Pour Cybernews, le principal danger vient surtout de l’ampleur de cette découverte. Même si une partie des lignes est dupliquée, il pourrait toujours s’agir de milliards de comptes exposés à un risque de prise de contrôle. Les utilisateurs qui réutilisent leurs mots de passe sur plusieurs services et n’ont pas activé l’authentification multifactorielle sont les plus vulnérables.
Après sa découverte, la base a été rapidement fermée, ce qui a empêché les chercheurs de l’analyser en détail. Ils ont tout de même pu établir que les données provenaient d’au moins 36 sources différentes. Parmi elles figuraient des chaînes Telegram, des collections agrégées d’anciennes fuites et des ensembles de données apparemment exportés directement depuis des serveurs actifs de victimes.
Le volume total de l’archive dépassait 8 To, ce qui en fait l’un des plus grands ensembles de ce type jamais trouvés. Cybernews n’a pas pu déterminer précisément l’âge de tous les enregistrements, mais a relevé la présence d’un article d’actualité de février 2026. Cela pourrait indiquer que la base n’était pas un vieux dump abandonné, mais une collection régulièrement alimentée.
Le propriétaire de la base reste inconnu.

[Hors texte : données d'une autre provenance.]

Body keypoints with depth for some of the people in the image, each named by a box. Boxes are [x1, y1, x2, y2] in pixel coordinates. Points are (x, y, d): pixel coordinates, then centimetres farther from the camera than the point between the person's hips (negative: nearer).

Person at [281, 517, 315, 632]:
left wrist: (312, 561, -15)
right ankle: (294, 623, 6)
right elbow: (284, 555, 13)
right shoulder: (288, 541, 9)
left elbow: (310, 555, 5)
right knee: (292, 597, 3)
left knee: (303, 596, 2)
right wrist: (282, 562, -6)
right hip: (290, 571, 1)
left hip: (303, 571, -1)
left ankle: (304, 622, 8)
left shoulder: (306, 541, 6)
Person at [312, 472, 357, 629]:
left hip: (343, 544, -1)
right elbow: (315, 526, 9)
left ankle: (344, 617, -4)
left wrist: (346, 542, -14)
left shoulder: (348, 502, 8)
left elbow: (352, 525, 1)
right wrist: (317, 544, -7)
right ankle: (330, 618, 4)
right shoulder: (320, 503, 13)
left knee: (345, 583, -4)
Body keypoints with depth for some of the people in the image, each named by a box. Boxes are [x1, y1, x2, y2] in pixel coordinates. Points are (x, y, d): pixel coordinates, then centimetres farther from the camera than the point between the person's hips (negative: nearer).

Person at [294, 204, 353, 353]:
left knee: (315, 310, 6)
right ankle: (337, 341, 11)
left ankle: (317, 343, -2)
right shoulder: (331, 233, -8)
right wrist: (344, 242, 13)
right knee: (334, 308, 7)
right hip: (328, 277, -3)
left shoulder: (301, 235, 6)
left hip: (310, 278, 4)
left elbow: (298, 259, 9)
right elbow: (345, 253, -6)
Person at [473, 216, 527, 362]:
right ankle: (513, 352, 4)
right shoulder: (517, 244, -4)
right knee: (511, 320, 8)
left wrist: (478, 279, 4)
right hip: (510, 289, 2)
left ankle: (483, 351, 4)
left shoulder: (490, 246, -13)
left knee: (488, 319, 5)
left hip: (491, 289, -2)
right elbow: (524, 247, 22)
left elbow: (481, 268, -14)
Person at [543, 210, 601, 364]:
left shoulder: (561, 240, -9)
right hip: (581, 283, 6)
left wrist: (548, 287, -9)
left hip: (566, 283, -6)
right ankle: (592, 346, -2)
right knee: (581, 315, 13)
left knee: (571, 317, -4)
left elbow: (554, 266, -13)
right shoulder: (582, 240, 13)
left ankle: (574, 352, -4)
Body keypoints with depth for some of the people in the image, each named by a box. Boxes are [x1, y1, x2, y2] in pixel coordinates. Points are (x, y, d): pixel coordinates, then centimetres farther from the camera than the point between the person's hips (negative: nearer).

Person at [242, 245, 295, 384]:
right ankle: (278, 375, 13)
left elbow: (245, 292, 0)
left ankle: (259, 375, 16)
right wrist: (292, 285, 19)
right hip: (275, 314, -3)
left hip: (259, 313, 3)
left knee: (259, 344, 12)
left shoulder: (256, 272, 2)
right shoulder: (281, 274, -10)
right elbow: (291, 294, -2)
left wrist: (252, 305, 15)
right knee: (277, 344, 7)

La plupart des sources Telegram présentes dans la collection étaient en anglais, mais certaines étaient en russe. Environ 260 millions d’enregistrements, selon les chercheurs, provenaient de chaînes dont le nom contenait le mot Darkside, une référence au groupe de ransomware désormais inactif connu pour l’attaque contre Colonial Pipeline.
Cette découverte montre une fois de plus que les identifiants volés continuent de circuler dans des collections constamment mises à jour, même lorsque les piratages d’origine sont anciens. Pour les utilisateurs, la conclusion pratique reste la même: des mots de passe uniques pour chaque service, un gestionnaire de mots de passe et l’authentification multifactorielle ne sont plus un bonus, mais une base de sécurité.